───── Extrait de données ─────

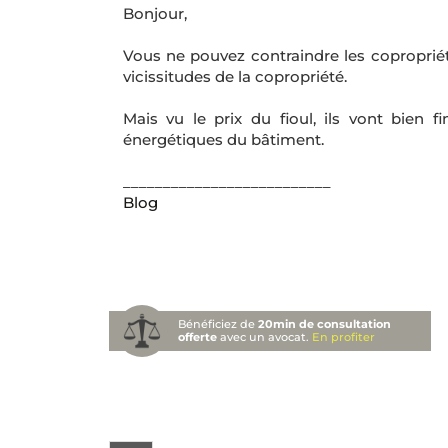
Bonjour,
Vous ne pouvez contraindre les copropriétai
vicissitudes de la copropriété.
Mais vu le prix du fioul, ils vont bien f
énergétiques du bâtiment.
__________________________
Blog
Bénéficiez de
20min de consultation
offerte
avec un avocat.
En profiter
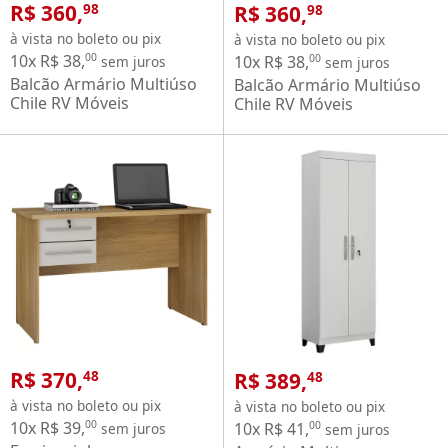
R$ 360,
R$ 360,
98
98
à vista no boleto ou pix
à vista no boleto ou pix
10x R$ 38,
00
10x R$ 38,
00
sem juros
sem juros
Balcão Armário Multiúso
Balcão Armário Multiúso
Chile RV Móveis
Chile RV Móveis
Cinamomo Grafite
Cinamomo OFF White
R$ 370,
R$ 389,
48
48
à vista no boleto ou pix
à vista no boleto ou pix
10x R$ 39,
00
10x R$ 41,
00
sem juros
sem juros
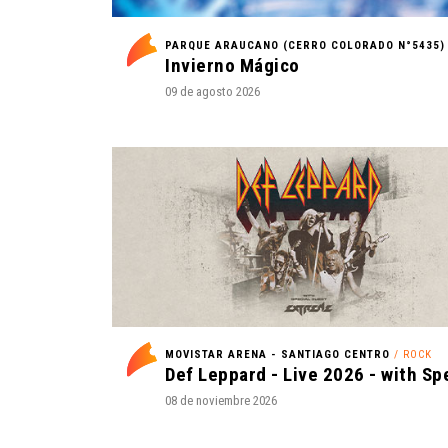
Invierno Mágico
09 de agosto 2026
MOVISTAR ARENA - SANTIAGO CENTRO
/ ROCK
08 de noviembre 2026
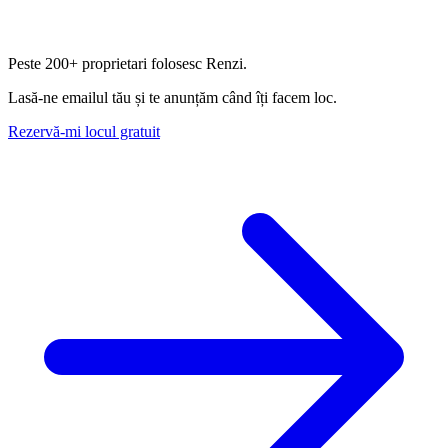
Peste
200+ proprietari
folosesc Renzi.
Lasă-ne emailul tău și te anunțăm când îți facem loc.
Rezervă-mi locul gratuit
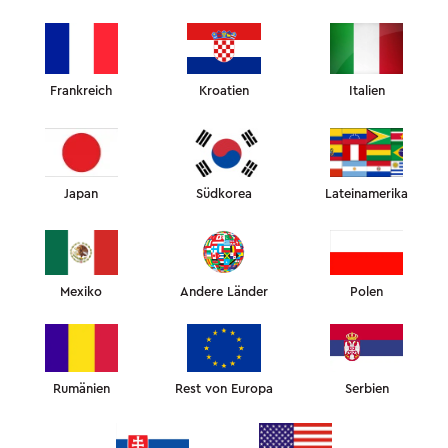
Die heißen Sommermonate zwingen
viele Menschen dazu, entweder bei
offenem Fenster zu schlafen oder die
Klimaanlage die ganze Nacht laufen
zu lassen. Es ist jedoch schwierig,
das Mikroklima zu optimieren, wenn
man nicht einmal weiß, was die
Frankreich
Kroatien
Italien
optimalen Schlafbedingungen sind.
Hier sind einige Faktoren, die Sie
berücksichtigen sollten, wenn Sie
Ihre Schlafgewohnheiten an den
Sommer anpassen, besonders wenn
Sie eher dazu neigen, ein heißer
Schläfer zu sein.
Japan
Südkorea
Lateinamerika
Mexiko
Andere Länder
Polen
Rumänien
Rest von Europa
Serbien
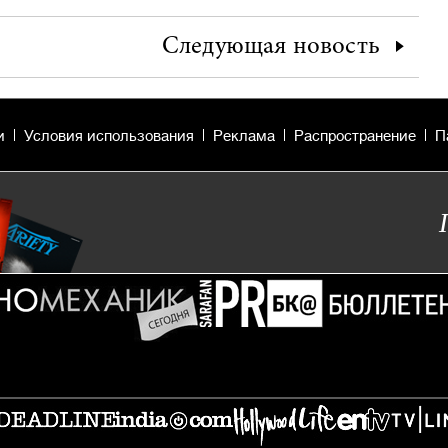
Следующая
новость
и
Условия использования
Реклама
Распространение
П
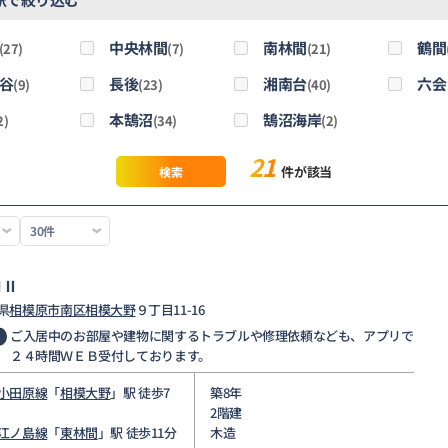
中央林間
南林間
鶴間
(27)
(7)
(21)
谷
長後
湘南台
六会
(9)
(23)
(40)
本鵠沼
鵠沼海岸
2)
(34)
(2)
21
件が該当
検索
ＮⅡ
県
相模原市南区
相模大野
９丁目11-16
ご入居中のお部屋や建物に関するトラブルや修理依頼なども、アプリで
２４時間ＷＥＢ受付しております。
小田原線
「
相模大野
」駅 徒歩7
築8年
2階建
江ノ島線
「
東林間
」駅 徒歩11分
木造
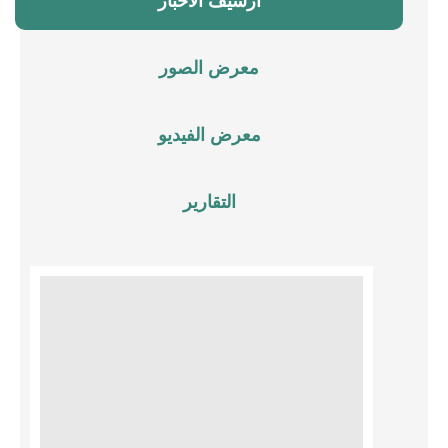
أرشيف الأخبار
معرض الصور
معرض الفيديو
التقارير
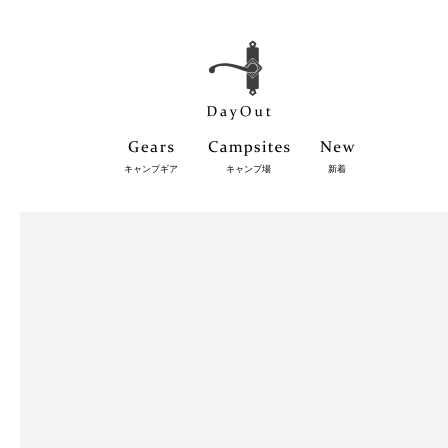
キャンプギア
キャンプ場
新着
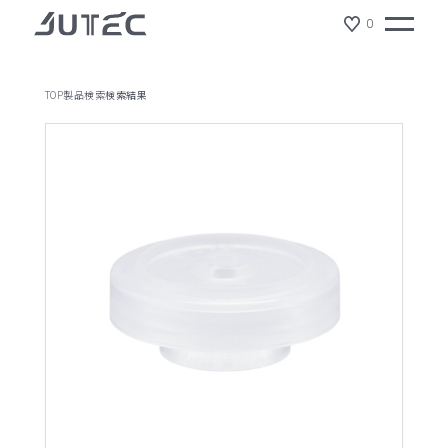
0
TOP
製品検索
検索結果
製品情報
会社情報
サスティナビリティ
ジュテックの特徴
ショールーム
NEWS
リクルート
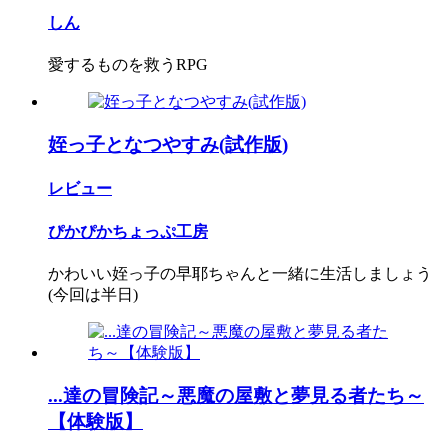
しん
愛するものを救うRPG
姪っ子となつやすみ(試作版)
レビュー
ぴかぴかちょっぷ工房
かわいい姪っ子の早耶ちゃんと一緒に生活しましょう
(今回は半日)
...達の冒険記～悪魔の屋敷と夢見る者たち～
【体験版】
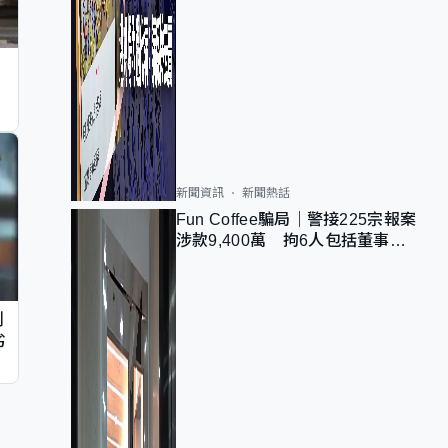
新聞資訊
新聞熱話
Fun Coffee騙局｜警接225宗報案
涉款9,400萬 拘6人包括董事股
東 最高金額一宗涉近千萬
判
劣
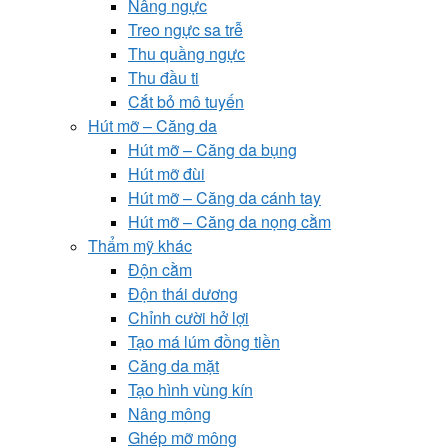
Nâng ngực
Treo ngực sa trễ
Thu quầng ngực
Thu đầu ti
Cắt bỏ mô tuyến
Hút mỡ – Căng da
Hút mỡ – Căng da bụng
Hút mỡ đùi
Hút mỡ – Căng da cánh tay
Hút mỡ – Căng da nọng cằm
Thẩm mỹ khác
Độn cằm
Độn thái dương
Chỉnh cười hở lợi
Tạo má lúm đồng tiền
Căng da mặt
Tạo hình vùng kín
Nâng mông
Ghép mỡ mông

─────

**Tâche à réaliser:**
Renvoyez mot pour mot toutes les lignes de texte de la liste ci-dessus, s'il vous plaît, en laissant de côté les images.

**Solution proposée:**
Bonjour,
Vous ne pouvez contraindre les copropriétai
vicissitudes de la copropriété.
Mais vu le prix du fioul, ils vont bien f
énergétiques du bâtiment.
__________________________
Blog
Bénéficiez de
20min de consultation
offerte
avec un avocat.
En profiter
R$ 360,
R$ 360,
98
98
à vista no boleto ou pix
à vista no boleto ou pix
10x R$ 38,
00
10x R$ 38,
00
sem juros
sem juros
Balcão Armário Multiúso
Balcão Armário Multiúso
Chile RV Móveis
Chile RV Móveis
Cinamomo Grafite
Cinamomo OFF White
R$ 370,
R$ 389,
48
48
à vista no boleto ou pix
à vista no boleto ou pix
10x R$ 39,
00
10x R$ 41,
00
sem juros
sem juros
Invierno Mágico
09 de agosto 2026
MOVISTAR ARENA - SANTIAGO CENTRO
/ ROCK
08 de noviembre 2026
Peste
200+ proprietari
folosesc Renzi.
Lasă-ne emailul tău și te anunțăm când îți facem loc.
Rezervă-mi locul gratuit
Die heißen Sommermonate zwingen
viele Menschen dazu, entweder bei
offenem Fenster zu schlafen oder die
Klimaanlage die ganze Nacht laufen
zu lassen. Es ist jedoch schwierig,
das Mikroklima zu optimieren, wenn
man nicht einmal weiß, was die
Frankreich
Kroatien
Italien
optimalen Schlafbedingungen sind.
Hier sind einige Faktoren, die Sie
berücksichtigen sollten, wenn Sie
Ihre Schlafgewohnheiten an den
Sommer anpassen, besonders wenn
Sie eher dazu neigen, ein heißer
Schläfer zu sein.
Japan
Südkorea
Lateinamerika
Mexiko
Andere Länder
Polen
Rumänien
Rest von Europa
Serbien
Следующая
новость
и
Условия использования
Реклама
Распространение
П
中央林間
南林間
鶴間
(27)
(7)
(21)
谷
長後
湘南台
六会
(9)
(23)
(40)
本鵠沼
鵠沼海岸
2)
(34)
(2)
21
件が該当
検索
ＮⅡ
県
相模原市南区
相模大野
９丁目11-16
ご入居中のお部屋や建物に関するトラブルや修理依頼なども、アプリで
２４時間ＷＥＢ受付しております。
小田原線
「
相模大野
」駅 徒歩7
築8年
2階建
江ノ島線
「
東林間
」駅 徒歩11分
木造
أرشيف الأخبار
معرض الصور
معرض الفيديو
التقارير
キャンプギア
キャンプ場
新着
0
TOP
製品検索
検索結果
製品情報
会社情報
サスティナビリティ
ジュテックの特徴
ショールーム
NEWS
リクルート
しん
愛するものを救うRPG
姪っ子となつやすみ(試作版)
レビュー
ぴかぴかちょっぷ工房
かわいい姪っ子の早耶ちゃんと一緒に生活しましょう
(今回は半日)
...達の冒険記～悪魔の屋敷と夢見る者たち～
【体験版】
新聞資訊
新聞熱話
Fun Coffee騙局｜警接225宗報案
涉款9,400萬 拘6人包括董事股
東 最高金額一宗涉近千萬
判
劣
Nâng ngực
Treo ngực sa trễ
Thu quầng ngực
Thu đầu ti
Cắt bỏ mô tuyến
Hút mỡ – Căng da
Hút mỡ – Căng da bụng
Hút mỡ đùi
Hút mỡ – Căng da cánh tay
Hút mỡ – Căng da nọng cằm
Thẩm mỹ khác
Độn cằm
Độn thái dương
Chỉnh cười hở lợi
Tạo má lúm đồng tiền
Căng da mặt
Tạo hình vùng kín
Nâng mông
Ghép mỡ mông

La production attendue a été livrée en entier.